● **THE PROBLEM**:
Wherever "metros" turns up in the entries, copy out the line that holds it.

++++ DATA EXTRACTS

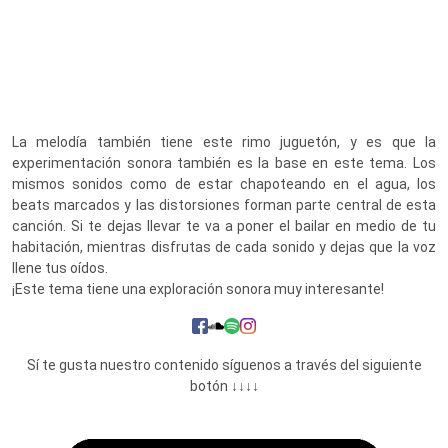
La melodía también tiene este rimo juguetón, y es que la
experimentación sonora también es la base en este tema. Los
mismos sonidos como de estar chapoteando en el agua, los
beats marcados y las distorsiones forman parte central de esta
canción. Si te dejas llevar te va a poner el bailar en medio de tu
habitación, mientras disfrutas de cada sonido y dejas que la voz
llene tus oídos.
¡Este tema tiene una exploración sonora muy interesante!
Sí te gusta nuestro contenido síguenos a través del siguiente
botón ↓↓↓↓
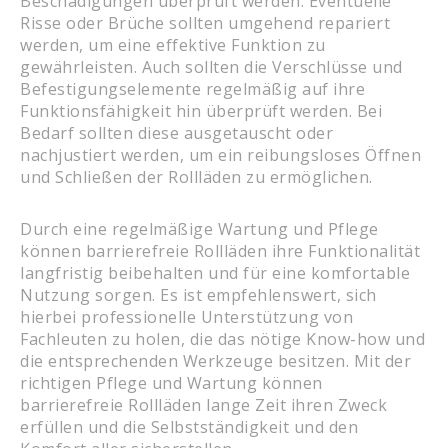
Beschädigungen überprüft werden. Eventuelle
Risse oder Brüche sollten umgehend repariert
werden, um eine effektive Funktion zu
gewährleisten. Auch sollten die Verschlüsse und
Befestigungselemente regelmäßig auf ihre
Funktionsfähigkeit hin überprüft werden. Bei
Bedarf sollten diese ausgetauscht oder
nachjustiert werden, um ein reibungsloses Öffnen
und Schließen der Rollläden zu ermöglichen.
Durch eine regelmäßige Wartung und Pflege
können barrierefreie Rollläden ihre Funktionalität
langfristig beibehalten und für eine komfortable
Nutzung sorgen. Es ist empfehlenswert, sich
hierbei professionelle Unterstützung von
Fachleuten zu holen, die das nötige Know-how und
die entsprechenden Werkzeuge besitzen. Mit der
richtigen Pflege und Wartung können
barrierefreie Rollläden lange Zeit ihren Zweck
erfüllen und die Selbstständigkeit und den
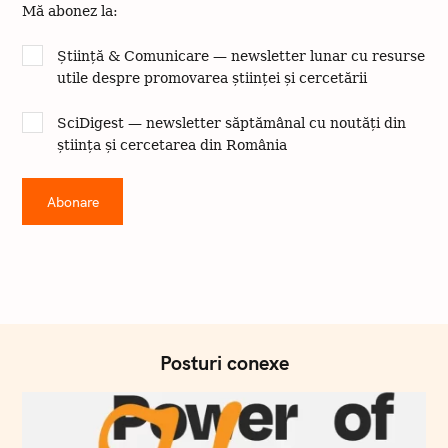
Mă abonez la:
Știință & Comunicare — newsletter lunar cu resurse
utile despre promovarea științei și cercetării
SciDigest — newsletter săptămânal cu noutăți din
știința și cercetarea din România
Posturi conexe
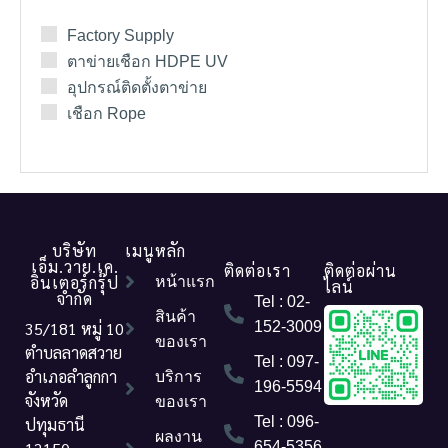
Factory Supply
ตาข่ายเชือก HDPE UV
อุปกรณ์ติดตั้งตาข่าย
เชือก Rope
บริษัท
เมนูหลัก
เอ็ม.วาย.เค.
ติดต่อเรา
ติดต่อผ่าน
อินเตอร์กรุ๊ป
หน้าแรก
ไลน์
จำกัด
Tel : 02-
สินค้า
35/181 หมู่ 10
152-3009
ของเรา
ตำบลลาดสวาย
Tel : 097-
อำเภอลำลูกกา
บริการ
196-5594
จังหวัด
ของเรา
Tel : 096-
ปทุมธานี
ผลงาน
654-5356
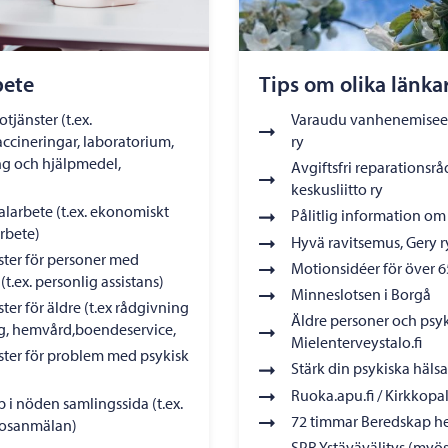
bete
Tips om olika länka
tjänster (t.ex.
Varaudu vanhenemiseen
ccineringar, laboratorium,
ry
ing och hjälpmedel,
Avgiftsfri reparationsr
keskusliitto ry
alarbete (t.ex. ekonomiskt
Pålitlig information om
rbete)
Hyvä ravitsemus, Gery r
ster för personer med
Motionsidéer för över 65
t.ex. personlig assistans)
Minneslotsen i Borgå
ter för äldre (t.ex rådgivning
Äldre personer och psyk
g, hemvård,boendeservice,
Mielenterveystalo.fi
ster för problem med psykisk
Stärk din psykiska hälsa,
Ruoka.apu.fi / Kirkkopal
 i nöden samlingssida (t.ex.
72 timmar Beredskap 
orosanmälan)
SPR Ystävävälitys (myös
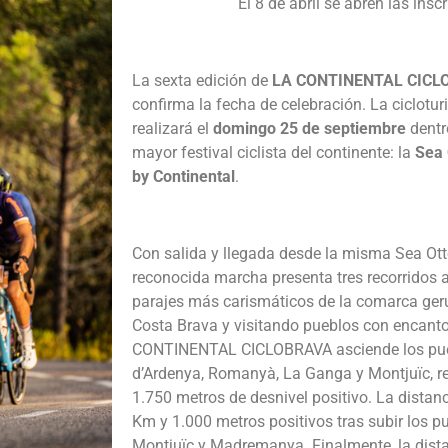
El 8 de abril se abren las insc
La sexta edición de
LA CONTINENTAL CICL
confirma la fecha de celebración. La cicloturi
realizará el
domingo 25 de septiembre
dentr
mayor festival ciclista del continente: la
Sea 
by Continental
.
Con salida y llegada desde la misma Sea Otte
reconocida marcha presenta tres recorridos 
parajes más carismáticos de la comarca ger
Costa Brava y visitando pueblos con encanto
CONTINENTAL CICLOBRAVA asciende los pue
d’Ardenya, Romanyà, La Ganga y Montjuïc, re
1.750 metros de desnivel positivo. La distan
Km y 1.000 metros positivos tras subir los 
Montjuïc y Madremanya. Finalmente, la dist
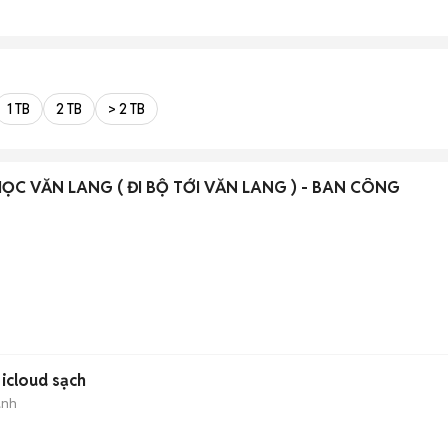
1 TB
2 TB
> 2 TB
ỌC VĂN LANG ( ĐI BỘ TỚI VĂN LANG ) - BAN CÔNG
icloud sạch
ành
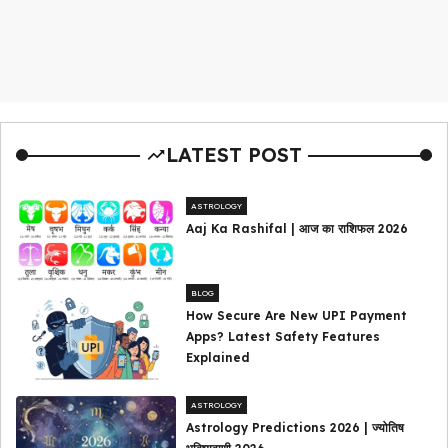
LATEST POST
ASTROLOGY
Aaj Ka Rashifal | आज का राशिफल 2026
BLOG
How Secure Are New UPI Payment
Apps? Latest Safety Features
Explained
ASTROLOGY
Astrology Predictions 2026 | ज्योतिष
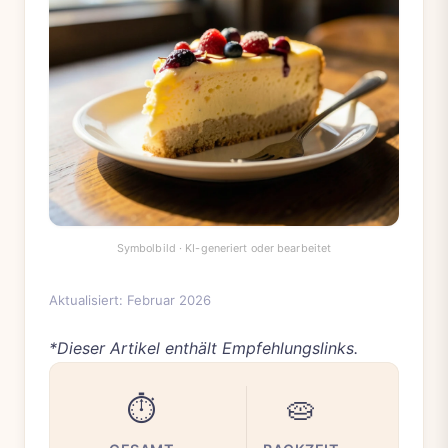
Aktualisiert: Februar 2026
*Dieser Artikel enthält Empfehlungslinks.
⏱️
🥧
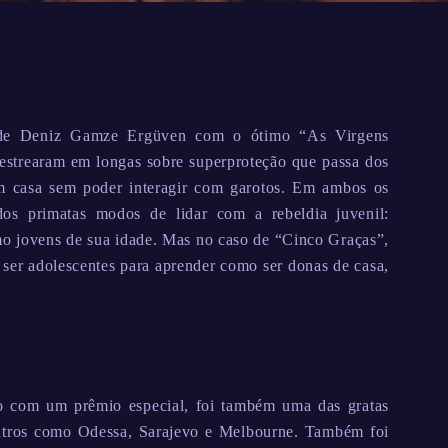
” de Deniz Gamze Ergüven com o ótimo “As Virgens
 estrearam em longas sobre superproteção que passa dos
em casa sem poder interagir com garotos. Em ambos os
dos primatas modos de lidar com a rebeldia juvenil:
omo jovens de sua idade. Mas no caso de “Cinco Graças”,
 ser adolescentes para aprender como ser donas de casa,
o com um prêmio especial, foi também uma das gratas
utros como Odessa, Sarajevo e Melbourne. Também foi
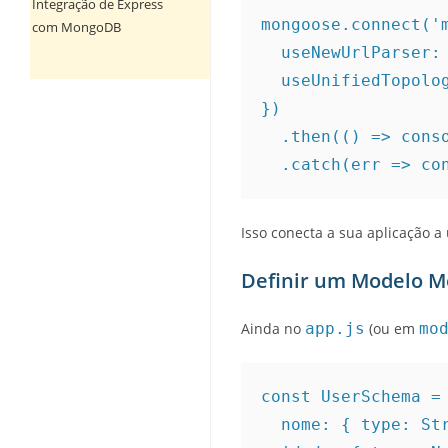
Integração de Express
mongoose.connect('m
com MongoDB
  useNewUrlParser: true,

  useUnifiedTopology: true,

})

  .then(() => console.log('Banco de dados conectado com sucesso!'))

Isso conecta a sua aplicação 
Definir um Modelo 
Ainda no
app.js
(ou em
mo
const UserSchema = 
  nome: { type: String, required: true },
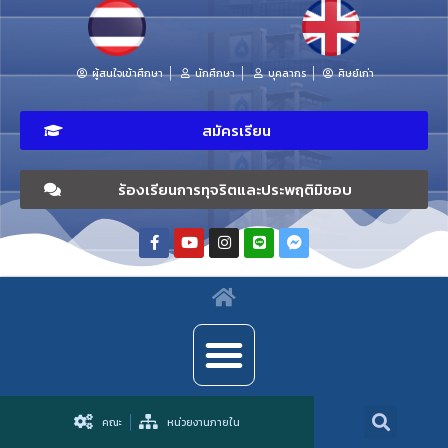
ผู้สนใจเข้าศึกษา
นักศึกษา
บุคลากร
ศิษย์เก่า
สมัครเรียน
ร้องเรียนการทุจริตและประพฤติมิชอบ
คณะ
หน่วยงานภายใน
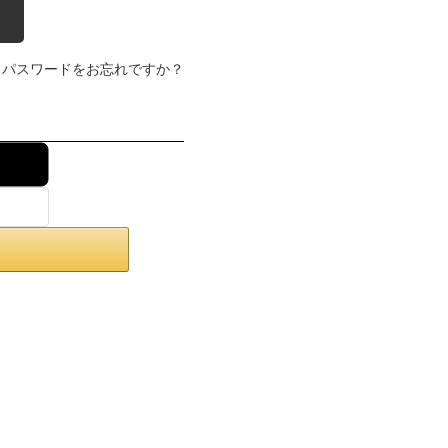
パスワードをお忘れですか？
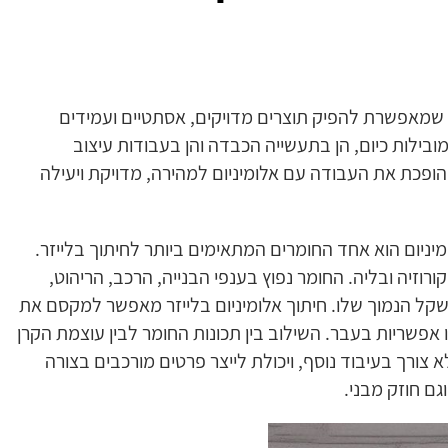
שמאפשרת להפיק תוצרים מדויקים, אסתטיים ועמידים
בילות כיום, הן בתעשייה הכבדה והן בעבודות עיצוב
שהופכת את העבודה עם אלומיניום למהירה, מדויקת ויעילה
יניום הוא אחד החומרים המתאימים ביותר לחיתוך בלייזר.
וזיה ובליה. החומר נפוץ בענפי הבנייה, הרכב, הריהוט,
שקל הנמוך שלו. חיתוך אלומיניום בלייזר מאפשר למקסם את
אפשריות בעבר. השילוב בין תכונות החומר לבין עוצמת הקרן
 צורך בעיבוד נוסף, ויכולת לייצר פרטים מורכבים בצורה
גם חוזק מבני.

++++++++

● **EXERCISE OUTPUT**:
1.750 metros de desnivel positivo. La distan
Km y 1.000 metros positivos tras subir los 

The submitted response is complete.